Optionally, you may also add files that contain labels for each of the time, age, and geography codes. If these are included, they will make text and graphics output easier to interpret (and they may be useful documentation for you separate from yourcast). The files are tag.T.names for time periods, tag.A.names for age groups, and tag.G.names for geographic regions, where again ``tag'' is your chosen alphanumeric tag. The contents of each file should be ASCII text with all valid numerical codes in the first column and a corresponding label in the second column. Include column labels in the first row.

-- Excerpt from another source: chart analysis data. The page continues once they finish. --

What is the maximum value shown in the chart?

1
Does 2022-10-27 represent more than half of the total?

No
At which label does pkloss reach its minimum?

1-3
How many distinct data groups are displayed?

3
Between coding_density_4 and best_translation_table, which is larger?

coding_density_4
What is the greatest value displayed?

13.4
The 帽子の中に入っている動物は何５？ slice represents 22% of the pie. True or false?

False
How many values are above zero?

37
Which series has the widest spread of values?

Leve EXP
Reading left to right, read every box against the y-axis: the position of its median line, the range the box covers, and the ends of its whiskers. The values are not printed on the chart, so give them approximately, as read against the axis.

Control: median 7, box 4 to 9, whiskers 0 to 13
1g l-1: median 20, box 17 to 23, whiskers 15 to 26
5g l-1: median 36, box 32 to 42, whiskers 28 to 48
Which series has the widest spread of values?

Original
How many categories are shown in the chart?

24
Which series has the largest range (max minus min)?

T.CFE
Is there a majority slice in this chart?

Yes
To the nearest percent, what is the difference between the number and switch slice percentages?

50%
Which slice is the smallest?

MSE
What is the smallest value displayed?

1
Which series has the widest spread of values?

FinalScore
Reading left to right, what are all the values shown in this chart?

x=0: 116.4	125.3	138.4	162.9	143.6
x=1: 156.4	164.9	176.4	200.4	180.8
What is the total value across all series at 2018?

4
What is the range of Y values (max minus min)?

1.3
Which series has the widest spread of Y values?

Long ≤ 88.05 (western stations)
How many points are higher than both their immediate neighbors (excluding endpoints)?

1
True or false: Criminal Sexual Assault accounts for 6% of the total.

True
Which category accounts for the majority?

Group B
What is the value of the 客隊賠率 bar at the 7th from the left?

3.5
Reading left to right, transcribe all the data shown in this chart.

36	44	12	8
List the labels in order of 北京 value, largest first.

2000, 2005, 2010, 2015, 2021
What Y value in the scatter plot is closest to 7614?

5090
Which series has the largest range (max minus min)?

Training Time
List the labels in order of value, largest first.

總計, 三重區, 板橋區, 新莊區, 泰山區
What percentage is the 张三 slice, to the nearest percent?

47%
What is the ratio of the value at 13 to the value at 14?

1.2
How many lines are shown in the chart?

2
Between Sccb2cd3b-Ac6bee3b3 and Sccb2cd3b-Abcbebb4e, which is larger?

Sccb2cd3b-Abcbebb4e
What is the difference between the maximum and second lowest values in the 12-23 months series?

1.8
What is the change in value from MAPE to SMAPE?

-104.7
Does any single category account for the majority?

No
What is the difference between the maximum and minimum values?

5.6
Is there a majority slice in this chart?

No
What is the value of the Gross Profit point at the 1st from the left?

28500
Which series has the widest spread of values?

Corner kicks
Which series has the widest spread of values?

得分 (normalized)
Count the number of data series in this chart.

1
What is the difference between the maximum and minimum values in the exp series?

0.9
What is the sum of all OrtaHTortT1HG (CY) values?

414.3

So for geography, the second column might be country names and the columns would be labeled ``region'' and ``name''. If the codes are interpretable as is, such as is often the case for age groups and time periods, then you can omit the corresponding file.

Finally, if you wish to smooth over geographic regions, which the map and bayes methods allow, you must also include a file called tag.proximity.txt where ``tag'' is your chosen alphanumeric tag and ``.txt'' is used for text files but can also be used with comma separated files (.csv), or Stata data files (.dta). The larger the proximity score, the more proximate that pair of countries is in the prior; a zero element means the two geographic areas are unrelated, and the diagonal is ignored. Each row of the proximity file has three columns, consisting of geographic codes for two countries followed by a score indicating the proximity of the two geographic regions; please include column labels. For convenience, geographic regions that are unrelated (and would have zero entries in the symmetric matrix) may be omitted from proximity. In addition, proximity may include rows corresponding to geographic regions not included in the present analysis.